Currency

Travel cards gain popularity as new foreign exchange investment tool


Choi, an IT startup employee in her 40s, recently began using her travel card not just for overseas trips but also as an investment tool to profit from currency fluctuations.

In September, when the won traded at around 1,320 won against the U.S. dollar, she preloaded dollars onto her Travlog card issued by Hana Card. When the rate later rose to the 1,390-won range, she converted the remaining balance back into won, earning about a 5 percent gain.

“I used to use my travel card only when traveling abroad, but with exchange rates fluctuating so much lately, I’ve started treating it as a small-scale investment,” she said. “It’s convenient because I can check rates in real time. I’ve even set up alerts in the app so I don’t miss the right timing.”

Travel cards are specialized payment tools for foreign currency transactions jointly offered by card companies and banks. They typically waive currency exchange fees or offer preferential exchange rates when converting won into foreign currencies.

As the won-dollar exchange rate has become increasingly volatile in recent months, swinging between the 1,300 and 1,400 won range, travel cards are gaining traction as tools for profiting from exchange rate movements.

Data from the Credit Finance Association of Korea shows that overseas debit card spending by individual customers at nine major domestic card issuers totaled 3.35 trillion won ($2.3 billion) in the first half of this year, up 831 billion won from the same period last year.

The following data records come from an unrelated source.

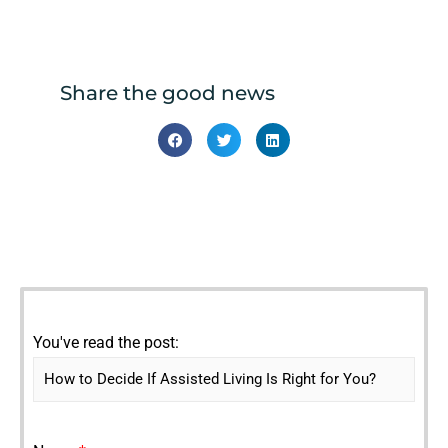
Share the good news
You've read the post:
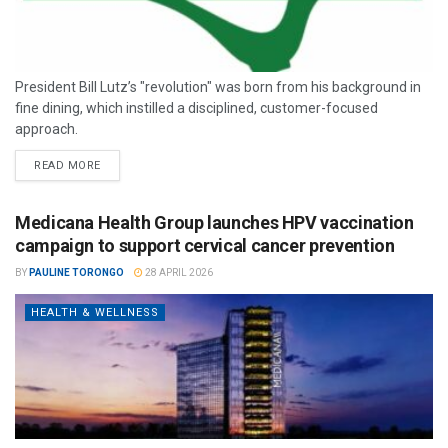
President Bill Lutz’s "revolution" was born from his background in
fine dining, which instilled a disciplined, customer-focused
approach.
READ MORE
Medicana Health Group launches HPV vaccination
campaign to support cervical cancer prevention
BY
PAULINE TORONGO
28 APRIL 2026
HEALTH & WELLNESS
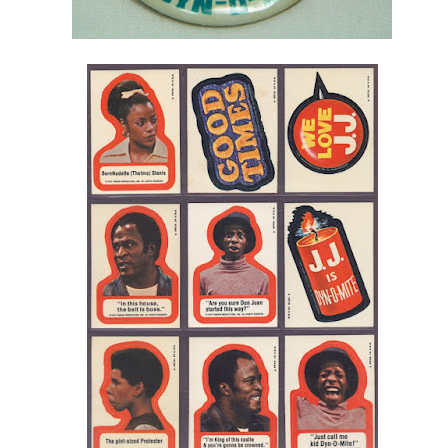
Posted
23rd April 2015
by
AlenV.
Labels:
Drag Race
Jaidynn Diore Fierce
Michelle Visage
Video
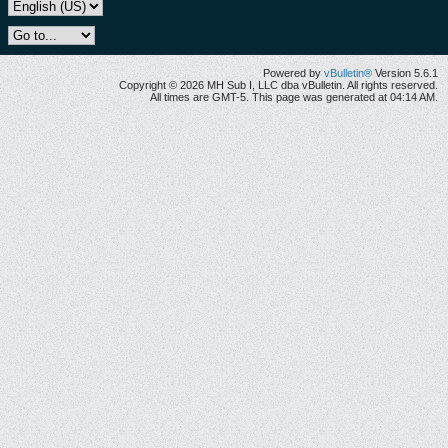
Powered by
vBulletin®
Version 5.6.1
Copyright © 2026 MH Sub I, LLC dba vBulletin. All rights reserved.
All times are GMT-5. This page was generated at 04:14 AM.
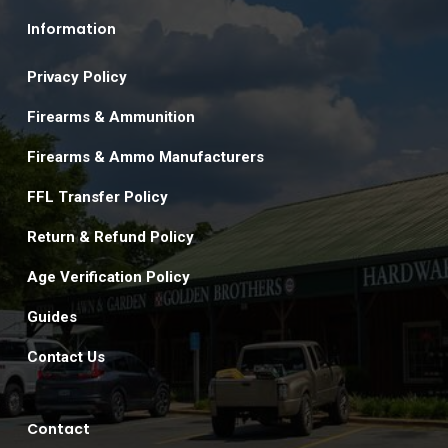
Information
Privacy Policy
Firearms & Ammunition
Firearms & Ammo Manufacturers
FFL Transfer Policy
Return & Refund Policy
Age Verification Policy
Guides
Contact Us
Contact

Industry officials say the surge reflects not only the rebound in overseas travel demand but also the growing popularity of travel cards.

Because exchange rate gains rely on buying foreign currency when the rate is favorable and selling it when it rises, attention is also turning to whether reconversion fees apply when changing foreign currency back into won. Such fees can significantly reduce exchange rate profits.

While most travel cards issued by major companies charge between 0.5 and 1 percent for reconversion, Toss Bank’s travel card, which is linked to its foreign currency account, stands out as the only travel card currently available that offers zero fees for both currency exchange and reconversion.

Since profiting from exchange rate movements often requires keeping funds tied up for a certain period, some users are also opting for products that offer interest benefits.

A prime example is Shinhan Card’s SOL Travel, which is linked to a Shinhan Bank foreign currency account offering an annual interest rate of 2 percent on U.S. dollar deposits.

With the use of travel cards becoming more diversified, card companies are upgrading their offerings to cater to consumers seeking more comprehensive foreign currency asset management.

“Travel cards are gradually transforming from simple travel payment tools into comprehensive foreign currency management platforms,” a credit card industry official said. “We aim to expand service options in ways that enhance convenience while providing users with greater flexibility.”